Ecco, la Santa Alleanza mancava, adesso c’è anche quella. E allora parte lancia in resta l’associazione Pescara Capoluogo d’Abruzzo, che nel nome già chiarisce cosa vuole. Ah, che brutta aria. Il capogruppo Pd al Comune di Pescara, Moreno Di Pietrantonio, prova a riportare la questione su binari meno populisti, per quanto municipalisti («Per tutelare Pescara i Consigli comunale e provinciale si riuniscano in seduta continua»), ma ormai in tanti hanno rinunciato alla ragione. Già, perchè in nome di un campanilismo bieco, di interessi di poltrona e delle proprie incapacità, politici o presunti tali scherzano con il fuoco, scuotendo umori popolari neri, profondi e fin qui trattenuti.

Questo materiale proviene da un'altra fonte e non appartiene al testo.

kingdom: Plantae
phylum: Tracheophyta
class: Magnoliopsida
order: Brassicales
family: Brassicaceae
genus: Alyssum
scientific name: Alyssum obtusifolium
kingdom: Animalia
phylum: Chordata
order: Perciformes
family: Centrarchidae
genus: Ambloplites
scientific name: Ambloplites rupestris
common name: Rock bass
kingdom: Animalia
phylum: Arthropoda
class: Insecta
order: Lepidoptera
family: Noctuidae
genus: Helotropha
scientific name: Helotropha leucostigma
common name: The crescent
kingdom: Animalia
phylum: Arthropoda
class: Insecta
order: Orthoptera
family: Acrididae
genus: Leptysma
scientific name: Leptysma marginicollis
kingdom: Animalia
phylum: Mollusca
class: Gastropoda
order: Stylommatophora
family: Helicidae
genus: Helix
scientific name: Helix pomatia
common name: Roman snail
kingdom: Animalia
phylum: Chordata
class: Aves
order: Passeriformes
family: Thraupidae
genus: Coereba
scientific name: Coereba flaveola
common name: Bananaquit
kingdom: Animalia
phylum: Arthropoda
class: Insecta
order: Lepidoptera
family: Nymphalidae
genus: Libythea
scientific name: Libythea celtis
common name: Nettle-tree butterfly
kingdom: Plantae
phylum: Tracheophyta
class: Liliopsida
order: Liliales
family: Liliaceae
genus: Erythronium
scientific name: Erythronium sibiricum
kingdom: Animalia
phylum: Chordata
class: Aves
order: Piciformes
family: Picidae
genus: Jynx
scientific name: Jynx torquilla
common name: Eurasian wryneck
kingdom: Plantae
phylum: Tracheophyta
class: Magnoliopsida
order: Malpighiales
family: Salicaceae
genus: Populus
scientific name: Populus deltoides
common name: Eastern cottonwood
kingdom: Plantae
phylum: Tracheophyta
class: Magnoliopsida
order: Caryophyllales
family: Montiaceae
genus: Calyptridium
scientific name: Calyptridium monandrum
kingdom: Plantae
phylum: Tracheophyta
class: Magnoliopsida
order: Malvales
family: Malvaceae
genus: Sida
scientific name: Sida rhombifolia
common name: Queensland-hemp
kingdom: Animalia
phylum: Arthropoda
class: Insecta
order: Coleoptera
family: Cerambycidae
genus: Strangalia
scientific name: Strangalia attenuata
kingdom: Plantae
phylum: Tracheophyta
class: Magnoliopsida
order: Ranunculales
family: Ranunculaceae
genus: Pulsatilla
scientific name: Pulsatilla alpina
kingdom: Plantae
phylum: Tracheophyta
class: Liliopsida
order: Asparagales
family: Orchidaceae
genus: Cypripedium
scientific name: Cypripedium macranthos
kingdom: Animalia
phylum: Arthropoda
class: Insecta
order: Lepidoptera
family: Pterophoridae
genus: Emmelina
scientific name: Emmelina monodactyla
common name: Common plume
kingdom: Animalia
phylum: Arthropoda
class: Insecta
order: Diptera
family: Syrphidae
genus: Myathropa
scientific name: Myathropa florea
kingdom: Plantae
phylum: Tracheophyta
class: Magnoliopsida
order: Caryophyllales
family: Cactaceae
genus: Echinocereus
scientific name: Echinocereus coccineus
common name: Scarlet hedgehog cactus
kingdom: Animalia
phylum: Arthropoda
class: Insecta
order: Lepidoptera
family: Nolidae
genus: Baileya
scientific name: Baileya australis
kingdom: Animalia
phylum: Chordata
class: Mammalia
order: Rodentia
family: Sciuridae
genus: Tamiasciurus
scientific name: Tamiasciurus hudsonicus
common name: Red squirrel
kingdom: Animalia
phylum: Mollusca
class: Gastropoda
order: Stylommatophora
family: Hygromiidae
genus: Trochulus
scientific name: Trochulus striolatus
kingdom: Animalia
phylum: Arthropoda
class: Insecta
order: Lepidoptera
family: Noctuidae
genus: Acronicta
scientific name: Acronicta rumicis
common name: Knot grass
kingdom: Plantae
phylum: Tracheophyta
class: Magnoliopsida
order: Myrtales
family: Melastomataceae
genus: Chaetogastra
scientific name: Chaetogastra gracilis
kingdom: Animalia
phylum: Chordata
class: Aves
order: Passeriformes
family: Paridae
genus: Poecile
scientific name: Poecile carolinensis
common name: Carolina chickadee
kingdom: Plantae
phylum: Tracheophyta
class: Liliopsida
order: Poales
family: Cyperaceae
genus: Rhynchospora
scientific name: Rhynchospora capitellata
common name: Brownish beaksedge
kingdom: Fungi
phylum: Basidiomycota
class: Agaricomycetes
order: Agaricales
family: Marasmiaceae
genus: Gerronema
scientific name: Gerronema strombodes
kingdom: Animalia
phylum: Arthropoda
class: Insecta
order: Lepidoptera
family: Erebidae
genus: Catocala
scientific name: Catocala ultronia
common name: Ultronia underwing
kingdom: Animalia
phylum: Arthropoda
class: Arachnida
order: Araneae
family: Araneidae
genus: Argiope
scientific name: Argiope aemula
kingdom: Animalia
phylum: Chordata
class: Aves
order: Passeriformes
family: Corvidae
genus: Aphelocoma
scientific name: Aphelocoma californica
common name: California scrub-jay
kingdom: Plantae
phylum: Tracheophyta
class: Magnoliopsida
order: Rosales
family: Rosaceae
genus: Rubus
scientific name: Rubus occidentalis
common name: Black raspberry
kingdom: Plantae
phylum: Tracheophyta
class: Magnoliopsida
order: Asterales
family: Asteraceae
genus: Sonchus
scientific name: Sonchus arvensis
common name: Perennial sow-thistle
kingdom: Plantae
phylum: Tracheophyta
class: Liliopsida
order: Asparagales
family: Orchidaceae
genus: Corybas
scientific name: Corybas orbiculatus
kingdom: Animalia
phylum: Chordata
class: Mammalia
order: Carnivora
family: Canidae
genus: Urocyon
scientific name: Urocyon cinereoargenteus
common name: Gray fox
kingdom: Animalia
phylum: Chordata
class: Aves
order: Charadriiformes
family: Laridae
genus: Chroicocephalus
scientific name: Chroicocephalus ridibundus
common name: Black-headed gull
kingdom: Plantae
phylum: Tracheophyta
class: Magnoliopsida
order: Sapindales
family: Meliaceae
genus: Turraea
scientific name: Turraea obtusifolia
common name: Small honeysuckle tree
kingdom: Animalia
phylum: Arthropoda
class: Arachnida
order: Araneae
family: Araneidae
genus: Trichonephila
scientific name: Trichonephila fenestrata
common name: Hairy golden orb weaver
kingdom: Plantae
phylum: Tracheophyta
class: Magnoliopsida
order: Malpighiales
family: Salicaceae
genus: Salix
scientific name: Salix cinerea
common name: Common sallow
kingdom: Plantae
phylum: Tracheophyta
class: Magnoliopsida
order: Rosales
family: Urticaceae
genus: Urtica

Un opportuno invito a darsi tutti una calmata giunge dal sindaco di Pescara, Luigi Albore Mascia: «Pescara sarà difesa dalle sue istituzioni, è il motore economico d’Abruzzo. Ma invito tutti ad abbassare i toni, la polemica non ha ragion d’essere». Il consigliere regionale Pdl Lorenzo Sospiri, invece, punta dritto su Liris: «Io non ho mai negato la scelta del Cal sulle due Province. Chi vuole ribaltarla è Chiodi. Pescara città metropolitana? Proprio no. Se ci sarà una Provincia unica avrà Pescara per capoluogo, lo prevede la legge. L’Aquila, capoluogo di Regione, non ha bisogno anche della Provincia». Insomma, c’è chi avverte che la corda è tesa. Ma altri continuano nell’incosciente affilar di lame.
E in cotanto caos il Pd tranquillamente si suicida. Per i consiglieri regionali ribelli Giovanni D’Amico, Claudio Ruffini e Giuseppe Di Pangrazio «le posizioni del Pd regionale sulle Province fanno solo parte di una discussione che non consideriamo conclusa. Noi sosteniamo la Provincia unica a guida L’Aquila». Schiaffone al Cal e alla leadership regionale del partito, vero obiettivo dei rivoltosi. Ma in Consiglio regionale c’è anche Marinella Sclocco: «No, accentrare tutto in unico ente produrrebbe reazioni tra i territori, tutti contro tutti». La consigliera comunale pescarese Paola Marchegiani bolla come «anacronistico, autolesionista e demenziale procedere con le bende agli occhi. Se il Pd tradirà Pescara io lo lascerò».
Non che il Pdl stia meglio. Aveva quattro posizioni, ora ne ha due, ma radicalmente contrapposte: una teramana-teatina-aquilana saldata dall’antipescaresismo e che guarda a Gianni Chiodi, l’altra tutta pescarese che rumina vendetta e medita di far saltare Chiodi.
In realtà la posta in palio è altra dalle Province: sono i piccoli ma solidi poteri, e poi poltrone, Regione, Parlamento. Brandire i campanili è folle, ma una classe politica scadente vuol regolare così i suoi conti.